*** Opening Given material ***

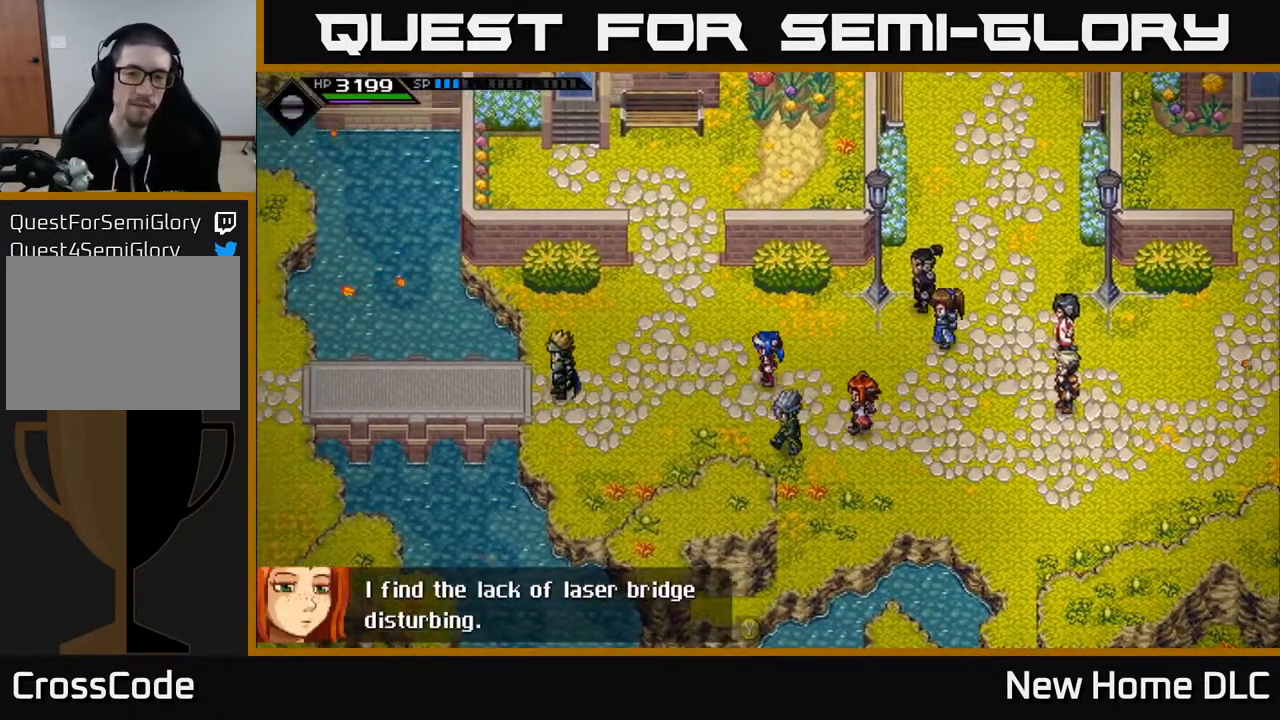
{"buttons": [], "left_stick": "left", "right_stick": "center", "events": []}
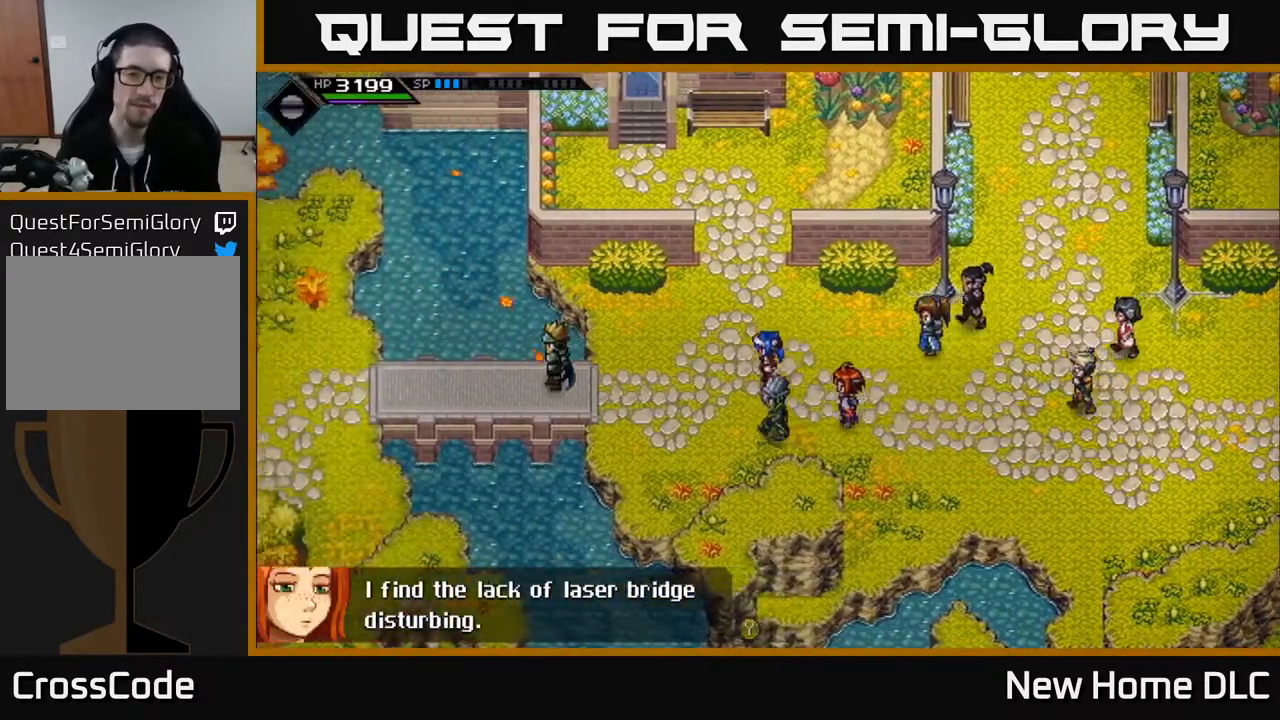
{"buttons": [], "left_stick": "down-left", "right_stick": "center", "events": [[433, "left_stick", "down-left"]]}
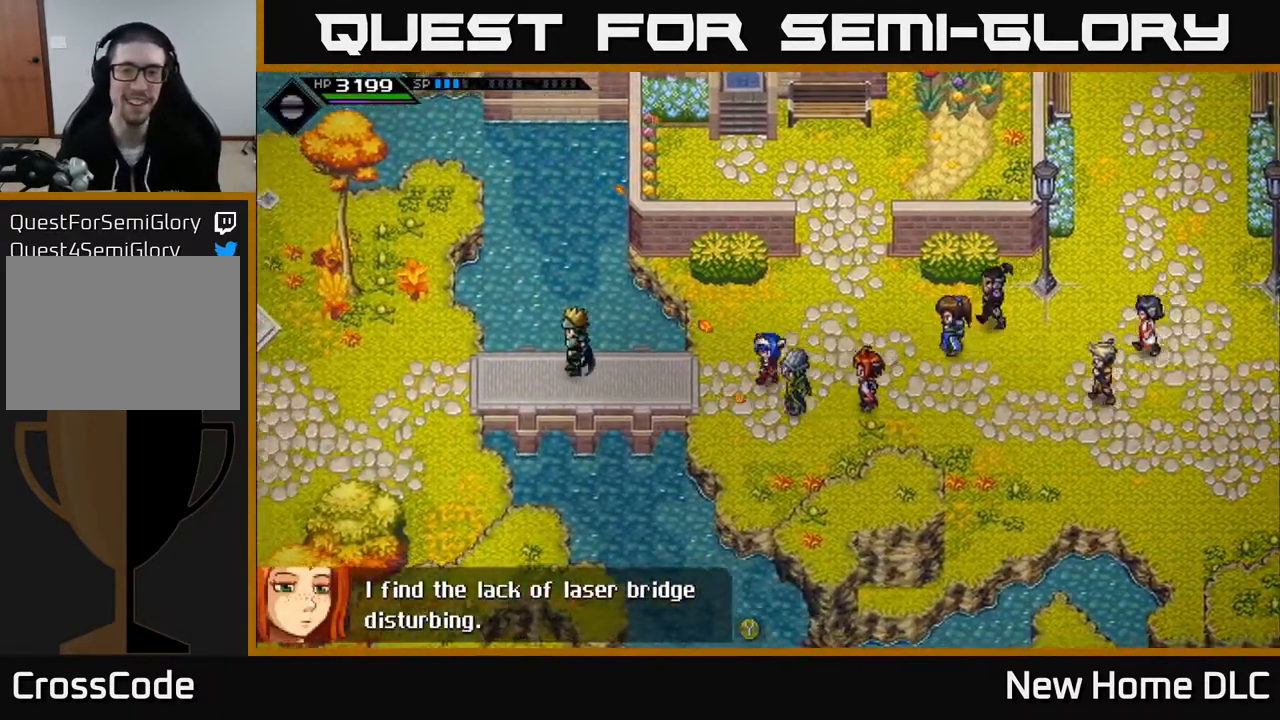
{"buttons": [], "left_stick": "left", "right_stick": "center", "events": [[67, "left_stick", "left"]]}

*** Closing Given material ***

From the first line to the last, retype the data exactly, but omit every image.

{"buttons": [], "left_stick": "left", "right_stick": "center", "events": []}
{"buttons": [], "left_stick": "down-left", "right_stick": "center", "events": [[433, "left_stick", "down-left"]]}
{"buttons": [], "left_stick": "left", "right_stick": "center", "events": [[67, "left_stick", "left"]]}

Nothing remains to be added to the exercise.